Kai’s shoulders lift and fall once. His hands are fisted at his sides.
Coach looks between us again, and I can see him doing it—making a choice. Balancing discipline with context. Team rules with humanity. He still doesn’t make it easy.
He points at me. “That wasn’t your fight.”
I open my mouth.
Kai beats me to it, voice raw. “It was mine, but it’s also his now.”
Coach’s eyes narrow. “Is that what you wanted, Mercer? Your right winger to throw his future into the boards because some asshole couldn’t keep his mouth shut?”
Kai’s jaw clenches. “No.”
“Then why didn’t you handle it yourself?” Coach fires back.
Kai’s voice drops. “Because if I did, I don’t know if I’d be able to control myself.” The honesty hits the room like a puck off the post.
Coach stares at him for a long moment. Then he drags a hand down his face, like he’s tired in a way none of us can fix.
“All right,” he says finally. “Here’s the deal.”
He looks at me again.
“League’s going to suspend you,” he says, lifting a finger for every new reason he lays out. “Automatic. Fighting major. Instigator. They’ll call it whatever makes it feel official.”
My stomach drops, not because I didn’t know it was possible, but because I did. And fuck yes, I’d do it again in a heartbeat.
I still can’t stop my mind from flashing to Harlow’s face and the way she looked at me like she didn’t know whether to thank me or smack me herself.
Coach continues, “I’ll talk to who I can talk to. I’ll argue it down. I’ll tell them the context and hope it helps soften the blow a bit.”
Kai’s head snaps up. “Coach?—”
Coach holds up a hand. “I said I’ll try. No promises.”
Then he points at me again, like he’s pinning me to the wall.

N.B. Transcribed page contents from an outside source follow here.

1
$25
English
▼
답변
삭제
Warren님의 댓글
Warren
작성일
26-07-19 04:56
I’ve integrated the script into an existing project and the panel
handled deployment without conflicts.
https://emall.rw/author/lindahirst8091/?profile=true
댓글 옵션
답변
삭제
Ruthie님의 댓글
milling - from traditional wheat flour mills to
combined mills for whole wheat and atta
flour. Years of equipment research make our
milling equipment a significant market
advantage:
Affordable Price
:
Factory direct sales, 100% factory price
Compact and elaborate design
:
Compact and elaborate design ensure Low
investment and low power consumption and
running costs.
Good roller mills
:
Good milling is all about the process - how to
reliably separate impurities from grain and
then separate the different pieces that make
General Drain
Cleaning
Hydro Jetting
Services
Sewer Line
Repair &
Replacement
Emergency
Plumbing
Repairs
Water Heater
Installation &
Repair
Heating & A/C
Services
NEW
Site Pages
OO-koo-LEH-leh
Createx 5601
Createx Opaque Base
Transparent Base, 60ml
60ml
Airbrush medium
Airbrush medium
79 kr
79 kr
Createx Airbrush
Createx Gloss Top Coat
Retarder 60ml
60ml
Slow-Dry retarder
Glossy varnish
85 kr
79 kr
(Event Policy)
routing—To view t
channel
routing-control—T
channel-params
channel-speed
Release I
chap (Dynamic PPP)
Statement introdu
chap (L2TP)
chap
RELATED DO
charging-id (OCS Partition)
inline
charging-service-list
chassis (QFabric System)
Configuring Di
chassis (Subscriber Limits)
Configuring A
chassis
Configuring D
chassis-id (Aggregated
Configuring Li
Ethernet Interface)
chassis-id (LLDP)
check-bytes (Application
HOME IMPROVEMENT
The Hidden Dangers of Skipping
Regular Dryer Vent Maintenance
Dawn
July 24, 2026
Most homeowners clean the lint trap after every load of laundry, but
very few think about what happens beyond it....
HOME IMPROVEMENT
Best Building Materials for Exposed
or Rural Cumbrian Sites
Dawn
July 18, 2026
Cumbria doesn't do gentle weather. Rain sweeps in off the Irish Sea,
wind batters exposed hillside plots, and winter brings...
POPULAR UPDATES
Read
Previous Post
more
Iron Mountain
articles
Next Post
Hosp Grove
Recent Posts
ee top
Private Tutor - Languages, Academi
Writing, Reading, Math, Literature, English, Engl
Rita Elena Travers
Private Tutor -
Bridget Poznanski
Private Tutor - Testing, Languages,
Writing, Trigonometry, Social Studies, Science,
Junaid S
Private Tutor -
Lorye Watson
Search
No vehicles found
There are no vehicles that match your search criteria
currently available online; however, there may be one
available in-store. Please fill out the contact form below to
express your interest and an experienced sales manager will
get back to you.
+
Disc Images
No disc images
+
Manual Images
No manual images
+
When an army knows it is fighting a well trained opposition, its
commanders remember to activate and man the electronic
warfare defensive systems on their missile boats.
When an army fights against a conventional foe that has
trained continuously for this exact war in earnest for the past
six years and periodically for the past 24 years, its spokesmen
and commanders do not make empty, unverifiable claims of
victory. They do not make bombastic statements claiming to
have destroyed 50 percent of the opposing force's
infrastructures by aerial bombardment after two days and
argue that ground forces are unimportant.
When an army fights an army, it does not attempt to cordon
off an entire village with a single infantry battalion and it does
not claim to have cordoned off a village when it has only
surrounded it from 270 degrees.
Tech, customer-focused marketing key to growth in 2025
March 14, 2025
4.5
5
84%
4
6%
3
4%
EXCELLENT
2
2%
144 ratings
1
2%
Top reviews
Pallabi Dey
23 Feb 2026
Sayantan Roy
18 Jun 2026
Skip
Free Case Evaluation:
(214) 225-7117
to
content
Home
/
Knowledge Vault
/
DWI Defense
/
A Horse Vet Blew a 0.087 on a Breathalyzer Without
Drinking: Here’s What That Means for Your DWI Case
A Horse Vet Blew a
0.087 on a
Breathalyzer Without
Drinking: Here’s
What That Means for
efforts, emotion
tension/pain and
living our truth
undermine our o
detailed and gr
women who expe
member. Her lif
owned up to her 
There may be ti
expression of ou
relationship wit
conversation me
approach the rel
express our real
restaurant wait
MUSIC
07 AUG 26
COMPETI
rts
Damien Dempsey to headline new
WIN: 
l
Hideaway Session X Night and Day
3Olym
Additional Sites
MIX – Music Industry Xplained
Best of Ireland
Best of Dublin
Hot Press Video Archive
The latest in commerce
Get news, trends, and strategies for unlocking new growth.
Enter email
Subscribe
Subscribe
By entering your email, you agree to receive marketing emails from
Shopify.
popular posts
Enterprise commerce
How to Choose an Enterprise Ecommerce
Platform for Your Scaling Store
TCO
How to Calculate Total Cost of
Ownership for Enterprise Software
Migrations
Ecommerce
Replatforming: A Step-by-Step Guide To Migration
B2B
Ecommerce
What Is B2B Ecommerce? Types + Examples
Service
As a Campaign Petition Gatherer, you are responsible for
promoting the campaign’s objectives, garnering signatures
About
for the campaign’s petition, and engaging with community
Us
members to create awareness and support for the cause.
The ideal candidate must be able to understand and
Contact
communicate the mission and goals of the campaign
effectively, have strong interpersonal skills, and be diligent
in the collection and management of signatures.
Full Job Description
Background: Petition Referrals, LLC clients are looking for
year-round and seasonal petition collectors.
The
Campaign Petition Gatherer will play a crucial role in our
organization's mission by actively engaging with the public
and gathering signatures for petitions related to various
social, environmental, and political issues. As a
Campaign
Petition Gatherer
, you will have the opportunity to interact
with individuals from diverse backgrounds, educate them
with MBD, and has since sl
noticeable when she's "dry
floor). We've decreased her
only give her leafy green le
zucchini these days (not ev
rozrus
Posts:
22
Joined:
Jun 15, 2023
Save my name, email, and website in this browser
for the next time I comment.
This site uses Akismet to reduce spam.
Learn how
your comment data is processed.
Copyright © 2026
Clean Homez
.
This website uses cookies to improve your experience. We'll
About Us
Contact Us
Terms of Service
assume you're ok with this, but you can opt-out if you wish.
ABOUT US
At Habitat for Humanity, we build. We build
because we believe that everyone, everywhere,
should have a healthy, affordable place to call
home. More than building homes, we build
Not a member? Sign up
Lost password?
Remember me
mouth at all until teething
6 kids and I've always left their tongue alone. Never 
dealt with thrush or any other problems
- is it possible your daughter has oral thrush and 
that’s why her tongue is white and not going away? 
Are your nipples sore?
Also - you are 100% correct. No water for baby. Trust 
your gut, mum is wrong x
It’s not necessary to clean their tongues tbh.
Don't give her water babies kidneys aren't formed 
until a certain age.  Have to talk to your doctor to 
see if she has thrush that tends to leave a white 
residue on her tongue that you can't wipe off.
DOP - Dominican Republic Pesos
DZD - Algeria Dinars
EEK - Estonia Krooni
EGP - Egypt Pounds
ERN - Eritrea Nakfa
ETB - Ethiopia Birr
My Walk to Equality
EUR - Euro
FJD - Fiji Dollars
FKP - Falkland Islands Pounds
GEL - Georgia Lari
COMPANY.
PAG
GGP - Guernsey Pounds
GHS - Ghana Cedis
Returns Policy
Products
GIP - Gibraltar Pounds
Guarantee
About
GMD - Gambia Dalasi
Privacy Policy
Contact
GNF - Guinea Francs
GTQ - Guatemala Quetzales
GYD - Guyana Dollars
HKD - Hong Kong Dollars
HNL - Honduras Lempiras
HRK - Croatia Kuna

“But you,” he says. “You sit and take it. You knew what this could cost you before you threw the first punch.”
My throat tightens.
I nod once. “Yes, Coach.”
Coach’s eyes stay hard. “And you show up Monday.”
“Yes.”
He turns to Kai.
“And you,” he says, voice sharp, “you keep your captaincy in your chest and your brotherhood in your bones, and you donot,” he lowers his voice, “put your team in the middle of your family.”
Kai’s jaw trembles. “Yes, Coach.”
Coach holds his stare for one long beat, then nods once like that’s all he’s got left to give.
“Shower,” he barks to the room. “Ice. Eat. Whatever the fuck you wanna do, but get out.”
He turns and walks away. The door swings shut behind him. And the second it does, everything rushes back in—noise, movement, oxygen.